(Görev Tanımı 1):
Menfi tespit davasına ilişkin karar metnine göre aşağıdaki soruları yanıtlayınız.
(a) Temyiz edilen hükmü hangi mahkeme vermiştir?
(b) Davacı vekiline göre Av. A. N. Z.'e verilen düzenleme şeklindeki vekaletname hangi tarihlidir?
(c) Davalı vekiline göre davacı, hangi konuda yardımcı olunmasını istemiştir?
(Görev Tanımı 2):
Menfi tespit davasına ilişkin karar metnini kaldığı yerden, aynı hukuki üslupla sürdürünüz.

(Karar Metni):
19. Hukuk Dairesi 2013/11786 E. , 2014/9065 K.
"İçtihat Metni"MAHKEMESİ : Bakırköy 5. Asliye Hukuk Mahkemesi
TARİHİ : 20/12/2012
NUMARASI : 2007/79-2012/436
Taraflar arasındaki menfi tespit davasının yapılan yargılaması sonunda ilamda yazılı nedenlerden dolayı davanın reddine yönelik olarak verilen hükmün davacı vekilince duruşmalı olarak temyiz edilmesi üzerine ilgililere çağrı kağıdı gönderilmişti. Belli günde davacı vekilleri Av. Ö.. A.. ve vek. Av. S.. S.. ile davalı asil Ü.. D.."nin gelmiş olmalarıyla duruşmaya başlanarak hazır bulunan davacı avukatlarının ve davalı asilin sözlü açıklamaları dinlenildikten ve temyiz dilekçesinin süresinde olduğu anlaşıldıktan sonra dosya incelendi, gereği konuşulup düşünüldü.
-KARAR-
Davacı vekili, müvekkilinin vefat eden murisinden intikal eden taşınmazların ortaklığının giderilmesi yolu ile açtıkları dava devam ederken kendini bu konuda uzman olarak tanıtan Avukat A. N. Z. ile tanıştığını, bu kişiyle bir ay sonra İstanbul"da buluştuklarında arkadaşı olan davalı ile birlikte gerekli işlemlerinin yapılması ve düzenlenecek vekaletname ile belgelerin imzalanması gerektiğinin bildirilmesi üzerine Av. A. N. Z."e 15.06.2006 tarihli düzenleme şeklindeki vekaletname verdiğini ve boş bir A4 kağıdına iki adet imza attırıldığını, sonradan kambiyo senedine dönüştürülerek 1.000,000 TL"lik bono haline getirildiğini, hakkında başlatılan icra takibinde müvekkilinin ikametgahı olmayan adrese ödeme emri gönderilerek takibin kesinleştirilmeye çalışıldığını, avukatı azletmesine rağmen tebliğatın hile ile başka adrese yönlendirilmeye çalışıldığını, ileri sürerek hata hile ve gabin olgusuna dayanılarak ve müvekkilinin 2004 yılında alınan psikolojik raporu da değerlendirilerek, borçlu olmadığının tespiti ile icra takibinin iptaline karar verilmesini talep ve dava etmiştir.
Davalı vekili, davacının tecrübesiz ve bilgisiz olmadığını, yıllarca devlete hizmet verdiğini, davacıya anne-babadan intikal ederek taşınmazlarının tamamının satışı konusunda yardımcı olunmasını istemesi üzerine, satış gerçekleşinceye kadar davacıya emanet cari hesap şeklinde yardımcı olduğunu, satış gerçekleşince hesabı kapatmayı taahhüt ettiğini, ancak satışı gerçekleştiremeyince, alınan kaporalar ve verdiği paraları da iade edemeyince müvekkiline senet verdiğini, belirterek davanın reddini istemiştir.

(Sağlanan Veriler):
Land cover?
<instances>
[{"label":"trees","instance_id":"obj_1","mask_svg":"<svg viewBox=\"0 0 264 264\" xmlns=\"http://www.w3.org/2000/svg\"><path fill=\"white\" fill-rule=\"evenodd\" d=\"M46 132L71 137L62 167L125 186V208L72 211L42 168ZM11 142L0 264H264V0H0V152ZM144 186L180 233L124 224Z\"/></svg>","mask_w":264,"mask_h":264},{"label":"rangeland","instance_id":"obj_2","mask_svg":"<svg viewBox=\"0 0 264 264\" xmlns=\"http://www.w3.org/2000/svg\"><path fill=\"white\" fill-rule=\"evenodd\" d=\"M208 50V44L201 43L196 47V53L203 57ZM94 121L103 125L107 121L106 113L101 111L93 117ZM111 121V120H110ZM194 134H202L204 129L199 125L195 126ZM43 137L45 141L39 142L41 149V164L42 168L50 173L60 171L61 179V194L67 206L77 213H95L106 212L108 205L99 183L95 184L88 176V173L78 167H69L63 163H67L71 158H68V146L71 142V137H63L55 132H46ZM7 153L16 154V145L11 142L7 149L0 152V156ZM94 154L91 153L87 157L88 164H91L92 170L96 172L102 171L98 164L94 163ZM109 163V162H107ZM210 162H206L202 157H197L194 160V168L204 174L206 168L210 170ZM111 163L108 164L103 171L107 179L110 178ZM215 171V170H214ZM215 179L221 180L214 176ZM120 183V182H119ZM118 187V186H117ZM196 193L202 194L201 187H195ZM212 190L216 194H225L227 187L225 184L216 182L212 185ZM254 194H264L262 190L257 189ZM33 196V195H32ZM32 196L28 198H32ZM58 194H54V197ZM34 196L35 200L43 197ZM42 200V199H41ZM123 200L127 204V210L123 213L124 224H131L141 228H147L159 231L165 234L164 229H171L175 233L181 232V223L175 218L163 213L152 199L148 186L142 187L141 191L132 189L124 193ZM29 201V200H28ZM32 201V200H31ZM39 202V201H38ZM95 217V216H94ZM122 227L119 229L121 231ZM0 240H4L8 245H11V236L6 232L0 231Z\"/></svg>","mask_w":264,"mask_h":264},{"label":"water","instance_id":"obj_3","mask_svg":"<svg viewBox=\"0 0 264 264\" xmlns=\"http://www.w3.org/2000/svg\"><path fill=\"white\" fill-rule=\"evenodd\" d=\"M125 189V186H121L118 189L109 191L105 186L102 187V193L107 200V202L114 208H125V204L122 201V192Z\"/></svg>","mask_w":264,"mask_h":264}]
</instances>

(Beklenen Yanıt 1):
(a) Bakırköy 5. Asliye Hukuk Mahkemesi
(b) 15.06.2006
(c) Anne-babasından intikal eden taşınmazlarının tamamının satışı konusunda

(Beklenen Yanıt 2):
Mahkemece toplanan deliller, bono durumu imza ve yazı incelemesine ait raporlar, ceza davaları karşısında senetteki imzanın davacıya ait olup, metin kısmında bedeli nakden alınmıştır denilmesi karşısında sübut bulmayan davanın reddine karar verilmiş, hüküm davacı vekilince temyiz edilmiştir.
Mahkemece alınan 10.10.2011 günlü 7645 nolu Adli Tıp Kurumu Raporunda inceleme konusu sendin "...b) Senet düzenleme tarihi ve imzaların bir kalem, tediye tarihi (22.08.2006 ve 22 Ağustos 2006) ve adres yazılarının farklı fiziki evsafta başka bir kalemle yazılmış olduğu c) Düzenleme tarihinin günler hanesinin ilk basamağında evvelce mevcut “1” rakamının senetteki diğer yazıların yazıldığı kalem ile aynı evsafta bir kalemle tamamlama yöntemiyle “2” rakamına dönüştürülmüş olduğu, d) Tediye tarihinin aylar hanesindeki “2” rakamının aynı evsafta bir kalemle tamamlama yöntemiyle “8” rakamına dönüştürülmüş olduğu...” şeklinde belirtilmiştir. Bu durumda, Adli Tıp Kurumu Raporunda da belirtildiği üzere dönüştürmeden önce senedin tanzim tarihinin 10.08.2006, vade tarihinin ise 22.02.2006 olduğu, tahrifattan sonra ise, tanzim tarihinin 20.08.2006, vade tarihi 22.08.2006 olduğu anlaşılmaktadır.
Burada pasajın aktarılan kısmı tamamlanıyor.